Mauritanie : Loi sur les partis politiques, un recul démocratique et le risque du désert politique
La nouvelle loi sur les partis menace la démocratie, favorise l’arbitraire et risque de plonger le pays dans un désert politique, mettant en danger le pluralisme et la voix du peuple.
I. Une loi qui replie la démocratie sur elle-même
La Mauritanie n’est pas née d’hier à la politique. Le multipartisme, arraché de haute lutte dans les années 1990, fut le fruit d’une contestation longue, douloureuse, marquée par les sacrifices d’hommes et de femmes qui voulaient simplement respirer un air différent de celui des dictatures militaires.
Or voilà que la nouvelle loi sur les partis politiques, promulguée récemment, fait souffler un vent contraire. Derrière les formules juridiques policées, on sent poindre une vieille tentation : celle d’un État qui contrôle, filtre, sélectionne, verrouille.
« Une loi scélérate », tranche Gourmo Lô, juriste reconnu et figure intellectuelle de l’opposition. Scélérate, car elle ne cherche pas à encadrer, mais à étouffer. Scélérate, car elle remplace une législation déjà stricte par un mécanisme plus proche des années noires où l’on parlait de pluralisme comme d’une menace pour l’ordre établi.
II. Pas une question de sang, mais de droit
Beaucoup, dans les salons de Nouakchott ou dans les débats en ligne, ont crié au racisme : « Encore une fois, ce sont les Bidhane qui se partagent la scène ! Encore une fois, les autres communautés sont effacées ! »
Un cri légitime, mais qui, selon Gourmo, ne touche pas le cœur du problème.
« Y a-t-il eu un seul parti dirigé par un Hartani ou un négro-africain qui a déposé une demande et qui a été rejeté ? Non », martèle-t-il.

◆ **CONSIGNE**
Recopiez mot pour mot le passage de l'article sur la loi mauritanienne des partis politiques qui commence à « Or voilà que » et se termine à « filtre, sélectionne, verrouille. ». On n'a pas besoin des lignes pour ce travail.

◆ **Objets conservés d'une collection**
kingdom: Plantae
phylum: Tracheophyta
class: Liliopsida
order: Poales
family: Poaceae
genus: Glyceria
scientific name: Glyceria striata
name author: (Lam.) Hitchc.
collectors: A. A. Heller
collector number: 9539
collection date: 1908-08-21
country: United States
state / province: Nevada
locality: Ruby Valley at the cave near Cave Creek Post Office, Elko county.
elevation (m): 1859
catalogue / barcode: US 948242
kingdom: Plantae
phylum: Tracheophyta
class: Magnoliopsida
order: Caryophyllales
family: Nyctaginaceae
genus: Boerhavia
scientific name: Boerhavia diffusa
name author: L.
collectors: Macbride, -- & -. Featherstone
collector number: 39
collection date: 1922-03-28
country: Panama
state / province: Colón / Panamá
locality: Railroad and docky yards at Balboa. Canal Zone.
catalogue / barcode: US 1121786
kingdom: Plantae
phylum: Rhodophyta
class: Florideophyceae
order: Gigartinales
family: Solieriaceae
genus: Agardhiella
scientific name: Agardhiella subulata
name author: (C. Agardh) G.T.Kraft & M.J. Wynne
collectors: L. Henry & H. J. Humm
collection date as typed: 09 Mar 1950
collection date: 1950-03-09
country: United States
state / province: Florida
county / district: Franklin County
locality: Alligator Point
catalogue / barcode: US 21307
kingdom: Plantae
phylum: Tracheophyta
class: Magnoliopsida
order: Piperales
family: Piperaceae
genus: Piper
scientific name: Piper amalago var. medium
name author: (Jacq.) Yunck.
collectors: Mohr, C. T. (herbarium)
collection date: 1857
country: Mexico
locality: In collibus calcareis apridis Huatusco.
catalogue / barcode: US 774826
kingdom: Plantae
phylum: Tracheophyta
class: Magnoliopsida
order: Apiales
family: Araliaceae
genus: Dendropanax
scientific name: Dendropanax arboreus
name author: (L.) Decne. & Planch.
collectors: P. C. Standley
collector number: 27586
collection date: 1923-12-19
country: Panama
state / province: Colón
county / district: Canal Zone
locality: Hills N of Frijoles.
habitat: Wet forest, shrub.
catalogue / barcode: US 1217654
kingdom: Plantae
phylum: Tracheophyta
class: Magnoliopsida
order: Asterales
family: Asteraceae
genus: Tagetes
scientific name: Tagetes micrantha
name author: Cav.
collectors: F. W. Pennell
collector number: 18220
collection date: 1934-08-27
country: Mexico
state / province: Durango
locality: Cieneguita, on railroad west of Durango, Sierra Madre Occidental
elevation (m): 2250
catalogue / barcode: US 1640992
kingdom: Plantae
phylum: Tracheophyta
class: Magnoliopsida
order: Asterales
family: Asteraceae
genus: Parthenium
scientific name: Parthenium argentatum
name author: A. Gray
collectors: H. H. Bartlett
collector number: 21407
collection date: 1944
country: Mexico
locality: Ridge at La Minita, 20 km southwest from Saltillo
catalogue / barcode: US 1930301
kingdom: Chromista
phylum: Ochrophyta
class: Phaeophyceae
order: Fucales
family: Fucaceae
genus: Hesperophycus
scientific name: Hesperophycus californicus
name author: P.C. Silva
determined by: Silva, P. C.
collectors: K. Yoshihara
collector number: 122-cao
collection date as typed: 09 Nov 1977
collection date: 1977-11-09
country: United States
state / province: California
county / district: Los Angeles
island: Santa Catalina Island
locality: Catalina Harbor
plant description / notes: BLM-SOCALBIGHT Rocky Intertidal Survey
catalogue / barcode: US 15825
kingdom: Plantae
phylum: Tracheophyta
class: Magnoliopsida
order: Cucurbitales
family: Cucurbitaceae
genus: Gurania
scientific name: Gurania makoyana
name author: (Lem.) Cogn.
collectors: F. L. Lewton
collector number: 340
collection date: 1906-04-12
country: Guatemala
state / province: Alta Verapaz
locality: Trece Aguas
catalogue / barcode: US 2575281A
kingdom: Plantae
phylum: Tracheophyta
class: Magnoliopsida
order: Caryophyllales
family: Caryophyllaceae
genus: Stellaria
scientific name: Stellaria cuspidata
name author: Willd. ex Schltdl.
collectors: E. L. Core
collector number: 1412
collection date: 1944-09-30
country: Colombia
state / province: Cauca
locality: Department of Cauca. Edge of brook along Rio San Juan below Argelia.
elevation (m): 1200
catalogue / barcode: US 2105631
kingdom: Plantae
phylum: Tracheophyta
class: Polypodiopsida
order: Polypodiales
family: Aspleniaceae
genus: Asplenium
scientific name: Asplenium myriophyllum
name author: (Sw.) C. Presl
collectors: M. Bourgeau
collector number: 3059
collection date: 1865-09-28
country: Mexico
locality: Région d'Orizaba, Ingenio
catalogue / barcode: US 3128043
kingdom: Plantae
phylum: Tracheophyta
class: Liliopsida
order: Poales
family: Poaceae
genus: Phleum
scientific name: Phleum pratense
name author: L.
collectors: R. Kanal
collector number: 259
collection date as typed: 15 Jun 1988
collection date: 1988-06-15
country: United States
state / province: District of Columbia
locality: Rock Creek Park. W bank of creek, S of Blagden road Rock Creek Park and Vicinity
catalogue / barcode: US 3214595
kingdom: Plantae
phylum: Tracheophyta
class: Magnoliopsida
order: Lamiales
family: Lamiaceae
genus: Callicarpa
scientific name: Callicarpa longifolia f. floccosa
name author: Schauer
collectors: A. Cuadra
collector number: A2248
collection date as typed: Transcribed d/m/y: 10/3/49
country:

◆ **RÉPONSE**
Or voilà que la nouvelle loi sur les partis politiques, promulguée récemment, fait souffler un vent contraire. Derrière les formules juridiques policées, on sent poindre une vieille tentation : celle d’un État qui contrôle, filtre, sélectionne, verrouille.